The structural behaviour of a well-characterized gelatin sample has been revisited to investigate the morphology of its network in the presence of sugar. This was then contrasted with the corresponding properties of the gelling polysaccharides agarose, κ-carrageenan and deacylated gellan reported earlier in the literature. Small deformation dynamic oscillation, large deformation compression testing, differential scanning calorimetry in plain and modulated mode, visual observations and transmission electron microscopy were used to identify the structural characteristics of the biopolymers. Characteristics ranged from the melt and the rubbery plateau through the transition region to the glassy state.
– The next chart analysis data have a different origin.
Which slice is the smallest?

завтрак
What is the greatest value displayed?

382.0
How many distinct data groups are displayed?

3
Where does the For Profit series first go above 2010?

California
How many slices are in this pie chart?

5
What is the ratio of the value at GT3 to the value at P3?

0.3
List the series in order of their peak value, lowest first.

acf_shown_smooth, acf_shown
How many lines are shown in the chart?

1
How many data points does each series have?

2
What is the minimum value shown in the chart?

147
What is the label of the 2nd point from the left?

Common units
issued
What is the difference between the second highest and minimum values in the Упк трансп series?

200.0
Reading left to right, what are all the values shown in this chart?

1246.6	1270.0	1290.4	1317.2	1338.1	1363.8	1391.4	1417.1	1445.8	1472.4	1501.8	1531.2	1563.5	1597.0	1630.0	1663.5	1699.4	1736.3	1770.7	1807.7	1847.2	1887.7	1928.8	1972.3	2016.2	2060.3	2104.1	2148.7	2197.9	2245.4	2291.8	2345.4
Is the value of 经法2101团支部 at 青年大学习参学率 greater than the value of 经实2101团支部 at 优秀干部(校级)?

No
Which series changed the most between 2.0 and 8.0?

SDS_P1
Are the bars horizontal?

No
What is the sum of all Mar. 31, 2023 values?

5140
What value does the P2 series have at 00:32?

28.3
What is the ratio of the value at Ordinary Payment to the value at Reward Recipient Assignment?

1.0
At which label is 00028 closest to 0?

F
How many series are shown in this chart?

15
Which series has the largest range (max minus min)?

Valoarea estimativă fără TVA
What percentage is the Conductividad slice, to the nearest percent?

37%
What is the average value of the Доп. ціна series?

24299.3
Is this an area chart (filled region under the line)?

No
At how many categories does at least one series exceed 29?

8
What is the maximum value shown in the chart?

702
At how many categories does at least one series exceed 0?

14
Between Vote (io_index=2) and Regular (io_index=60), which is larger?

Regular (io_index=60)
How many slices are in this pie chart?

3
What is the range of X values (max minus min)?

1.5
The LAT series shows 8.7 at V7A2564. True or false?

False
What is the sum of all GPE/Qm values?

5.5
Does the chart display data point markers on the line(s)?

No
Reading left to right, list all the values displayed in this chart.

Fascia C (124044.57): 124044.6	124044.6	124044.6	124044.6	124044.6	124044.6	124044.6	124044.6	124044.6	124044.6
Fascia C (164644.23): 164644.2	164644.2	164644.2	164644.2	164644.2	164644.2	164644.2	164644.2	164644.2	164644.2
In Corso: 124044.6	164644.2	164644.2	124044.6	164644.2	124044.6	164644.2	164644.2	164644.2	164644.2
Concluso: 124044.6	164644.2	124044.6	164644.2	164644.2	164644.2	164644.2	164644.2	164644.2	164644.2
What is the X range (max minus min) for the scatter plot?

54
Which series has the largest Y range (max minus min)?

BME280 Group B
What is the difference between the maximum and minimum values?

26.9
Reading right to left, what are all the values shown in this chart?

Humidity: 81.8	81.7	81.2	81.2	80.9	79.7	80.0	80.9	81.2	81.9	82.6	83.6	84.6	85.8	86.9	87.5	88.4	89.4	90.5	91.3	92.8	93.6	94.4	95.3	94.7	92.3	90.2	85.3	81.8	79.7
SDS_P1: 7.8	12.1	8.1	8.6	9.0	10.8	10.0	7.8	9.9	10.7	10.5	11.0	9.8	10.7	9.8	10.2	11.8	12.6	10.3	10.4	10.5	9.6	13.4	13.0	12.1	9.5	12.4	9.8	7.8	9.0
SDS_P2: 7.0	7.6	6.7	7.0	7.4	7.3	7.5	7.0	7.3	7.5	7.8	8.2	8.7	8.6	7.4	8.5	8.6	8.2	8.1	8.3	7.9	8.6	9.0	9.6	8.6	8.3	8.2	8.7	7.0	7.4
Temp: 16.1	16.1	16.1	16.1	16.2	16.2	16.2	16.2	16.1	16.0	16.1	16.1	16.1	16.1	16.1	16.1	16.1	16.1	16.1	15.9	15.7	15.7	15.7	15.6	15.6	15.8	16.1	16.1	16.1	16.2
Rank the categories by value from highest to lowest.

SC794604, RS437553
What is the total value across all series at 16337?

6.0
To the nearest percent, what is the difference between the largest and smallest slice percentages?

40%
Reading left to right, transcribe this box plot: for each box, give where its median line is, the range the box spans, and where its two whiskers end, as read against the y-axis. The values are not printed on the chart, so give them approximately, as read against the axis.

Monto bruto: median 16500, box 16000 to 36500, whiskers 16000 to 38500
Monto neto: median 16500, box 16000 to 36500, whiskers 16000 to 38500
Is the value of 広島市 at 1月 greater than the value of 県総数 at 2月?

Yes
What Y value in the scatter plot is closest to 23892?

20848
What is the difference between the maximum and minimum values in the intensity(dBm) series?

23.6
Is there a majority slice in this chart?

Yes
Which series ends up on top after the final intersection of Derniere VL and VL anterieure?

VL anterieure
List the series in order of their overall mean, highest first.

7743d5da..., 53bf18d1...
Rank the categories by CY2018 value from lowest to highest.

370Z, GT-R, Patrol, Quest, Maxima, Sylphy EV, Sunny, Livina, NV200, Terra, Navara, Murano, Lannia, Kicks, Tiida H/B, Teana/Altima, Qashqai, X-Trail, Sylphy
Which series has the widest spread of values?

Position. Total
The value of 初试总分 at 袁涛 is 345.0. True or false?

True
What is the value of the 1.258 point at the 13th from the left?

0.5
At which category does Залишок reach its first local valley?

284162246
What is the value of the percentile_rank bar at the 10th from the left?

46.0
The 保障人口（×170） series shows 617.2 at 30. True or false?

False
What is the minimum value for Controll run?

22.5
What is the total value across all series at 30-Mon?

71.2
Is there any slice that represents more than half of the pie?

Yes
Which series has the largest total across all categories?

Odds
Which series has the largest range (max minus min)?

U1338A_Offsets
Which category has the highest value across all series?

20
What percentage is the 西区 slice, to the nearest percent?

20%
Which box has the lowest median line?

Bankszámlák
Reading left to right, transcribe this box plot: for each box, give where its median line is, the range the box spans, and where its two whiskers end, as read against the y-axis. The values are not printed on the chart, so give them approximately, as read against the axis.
In contrast to the collapse of the polysaccharide gels at intermediate levels of cossolute, gelatin forms reinforced networks. The drop in polysaccharide network strength is accompanied by a decline in the enthalpy of the coil-to-helix transition, whereas the transition enthalpy is more pronounced in gelatin gels in accordance with their strengthening. Tangible evidence of the molecular transformations was obtained using microscopy, with polysaccharides disaggregating and dissolving in the saturated sugar environment. Gelatin, on the other hand, is visualized in an aggregated form thus producing a phase-separated topology with sugar. We feel that these are thought-provoking results for confectionery manufacturers aiming to replace the protein with gelling polysaccharides in product formulations.